5. O novo Barcelona começou muito bem. Luis Enrique conseguiu que a equipa jogasse com o bloco tão subido quanto na era de Guardiola, com os sectores muito juntos e a pressionar muito alto. Ao mesmo tempo, ia apostando em jovens jogadores de grande talento, como Munir, usava aos três e aos quatro médios criativos, e conseguia dinâmicas inacreditáveis. Tudo isso se foi, pouco a pouco, dissipando. Às vezes fala-se da coragem de um treinador sem se saber muito bem do que se fala. Para mim, coragem é manter as ideias quando as coisas não correm bem. E o que Luis Enrique fez, a partir de dada altura, foi mostrar que não a tem. Primeiro, foi Piqué, de longe o melhor central do plantel (seguido de Bartra) a ser encostado. Luis Enrique prefere Mascherano e Mathieu porque são mais compenetrados, metem mais o pé, esfolam-se mais, etc.. Depois, foi a derrota diante do Real Madrid. O Barça ainda não tinha sofrido golos no campeonato, jogava bem e fazia coisas que mais nenhuma equipa (salvo o Bayern de Guardiola) faz. Depois da derrota com o rival da capital, o Barça é uma equipa mais banal do que o Barça de Tata Martino. Já não joga com a defesa subida, já não aproxima os sectores, já não pressiona alto, e já nem sequer é capaz de fazer um jogo de posse como antes. Entretanto, desde que Luis Suarez passou a poder jogar, Pedro Rodriguez nunca mais foi titular e Munir raramente foi chamado. Mais do que nunca, o Barça é uma equipa de avançados, e o seu treinador espera que Neymar, Messi e Suarez, para os quais os outros oito jogam, resolvam individualmente o que o colectivo deixou de querer resolver.

6. Paco Jémez foi um dos nomes mais falados para substituir Tata Martino. A direcção do Barça acabou por escolher mal, e Paco Jémez manteve-se aos comandos do Rayo Vallecano. Esta entrevista devia ser lida por toda a gente, mas principalmente por Luis Enrique, que é quem tem a responsabilidade, pela herança que tem, pela tradição do clube e pelas características dos jogadores que possui, de fazer o que nela é ensinado. Para Jémez, ter a bola a todo o custo, arriscando se for preciso arriscar, é o que mais importa, e metê-la na frente é sempre pior do que procurar alguém perto com critério. Além disso, é o adversário que tem de se preocupar com a sua equipa, não a sua equipa com o adversário, e a defesa defende os espaços, não os adversários. Por outro lado, quando um lateral sobe, deve estar preocupado com tudo menos com o facto de ter de vir defender a seguir: a equipa encarregar-se-á de compensar essa subida colectivamente.

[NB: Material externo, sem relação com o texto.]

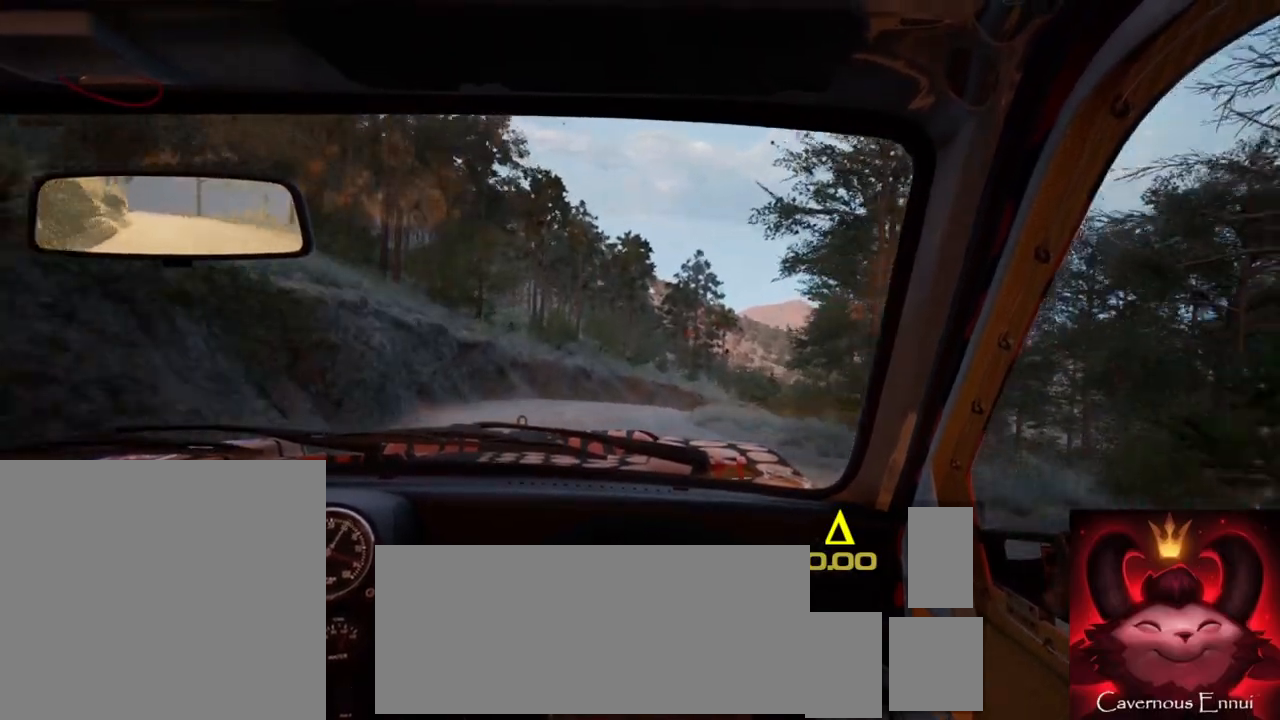
{"buttons": [], "left_stick": "center", "right_stick": "up", "events": [[167, "left_stick", "right"], [500, "left_stick", "center"]]}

Para Paco Jémez, é falso que não se possa pressionar durante 90 minutos essencialmente porque pressionar, em seu entender, é um esforço colectivo que depende mais de ajudas, coberturas e posicionamentos relativos do que com esforço muscular, agressividade perante o portador da bola e perseguições individuais. Empatar, acrescenta ainda, é o pior resultado que pode obter: prefere perder, porque, evidentemente, pode perder dois jogos em cada três e fazer os mesmos pontos que faz com três empates. Há pouca gente que pensa assim, e há pouca gente que não vai achar em quase tudo o que Paco Jémez diz um certo atrevimento. E, no entanto, diz mais coisas acertadas em meia-dúzia de respostas do que se diz em dez anos de cursos de formação de treinadores.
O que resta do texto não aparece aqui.